Set out the lines of the listing below as a numbered list, from the line with "Evolve your films by" up to and including the line with "GET STARTED →". Skip any blank lines and leave the pictures out.

---------- Data provided

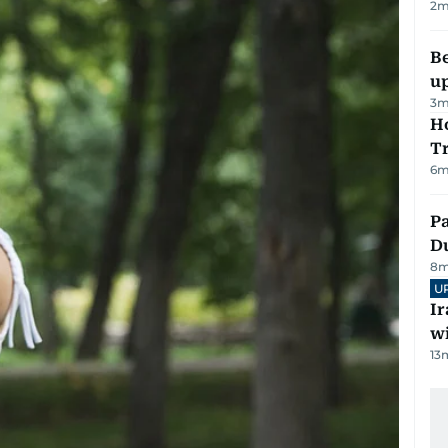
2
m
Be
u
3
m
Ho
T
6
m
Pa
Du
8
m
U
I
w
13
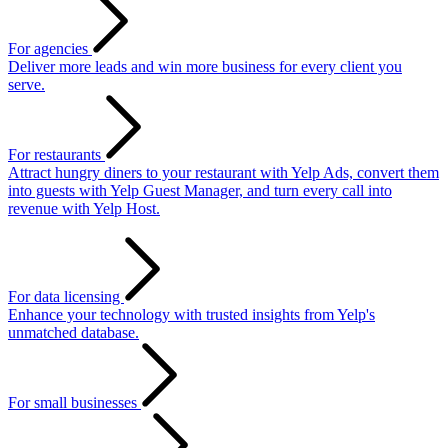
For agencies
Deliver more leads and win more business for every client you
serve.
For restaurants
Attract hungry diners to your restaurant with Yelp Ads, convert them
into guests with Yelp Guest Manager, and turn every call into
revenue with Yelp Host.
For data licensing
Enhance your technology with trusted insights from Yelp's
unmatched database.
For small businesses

--------------------
---------- Data provided

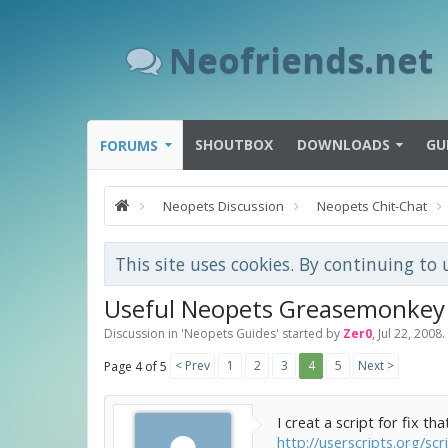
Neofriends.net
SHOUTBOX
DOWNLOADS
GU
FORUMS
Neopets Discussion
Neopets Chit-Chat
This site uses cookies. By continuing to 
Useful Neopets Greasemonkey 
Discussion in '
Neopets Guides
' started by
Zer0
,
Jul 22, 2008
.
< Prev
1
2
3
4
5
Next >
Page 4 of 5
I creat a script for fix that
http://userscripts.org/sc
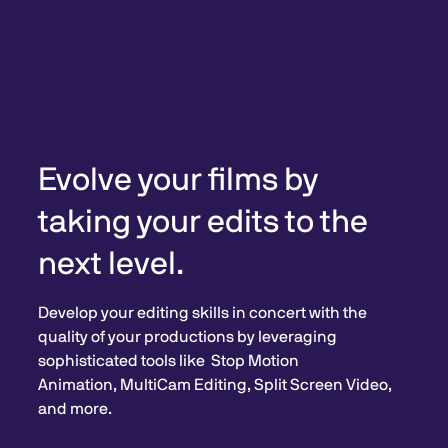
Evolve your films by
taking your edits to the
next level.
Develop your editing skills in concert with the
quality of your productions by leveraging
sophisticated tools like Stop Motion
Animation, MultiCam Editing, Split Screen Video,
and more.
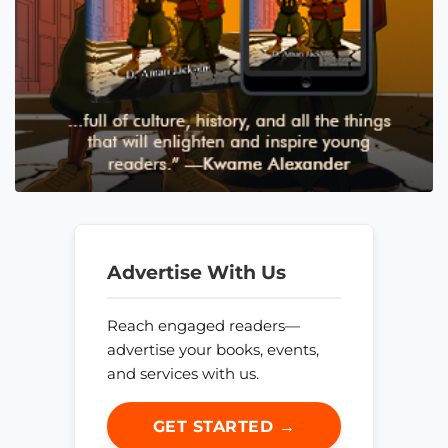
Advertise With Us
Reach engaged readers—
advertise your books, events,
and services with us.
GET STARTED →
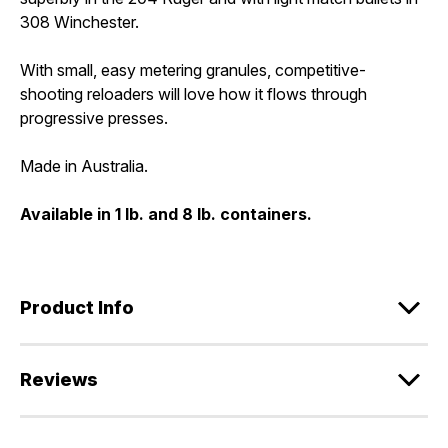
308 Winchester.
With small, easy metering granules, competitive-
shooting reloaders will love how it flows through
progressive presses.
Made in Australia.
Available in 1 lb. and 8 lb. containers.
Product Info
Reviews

--------------------
---------- Data provided

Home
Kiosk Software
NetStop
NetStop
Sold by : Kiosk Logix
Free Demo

--------------------

Response area>
1. Evolve your films by
2. taking your edits to the
3. next level.
4. Develop your editing skills in concert with the
5. quality of your productions by leveraging
6. sophisticated tools like Stop Motion
7. Animation, MultiCam Editing, Split Screen Video,
8. and more.
9. Advertise With Us
10. Reach engaged readers—
11. advertise your books, events,
12. and services with us.
13. GET STARTED →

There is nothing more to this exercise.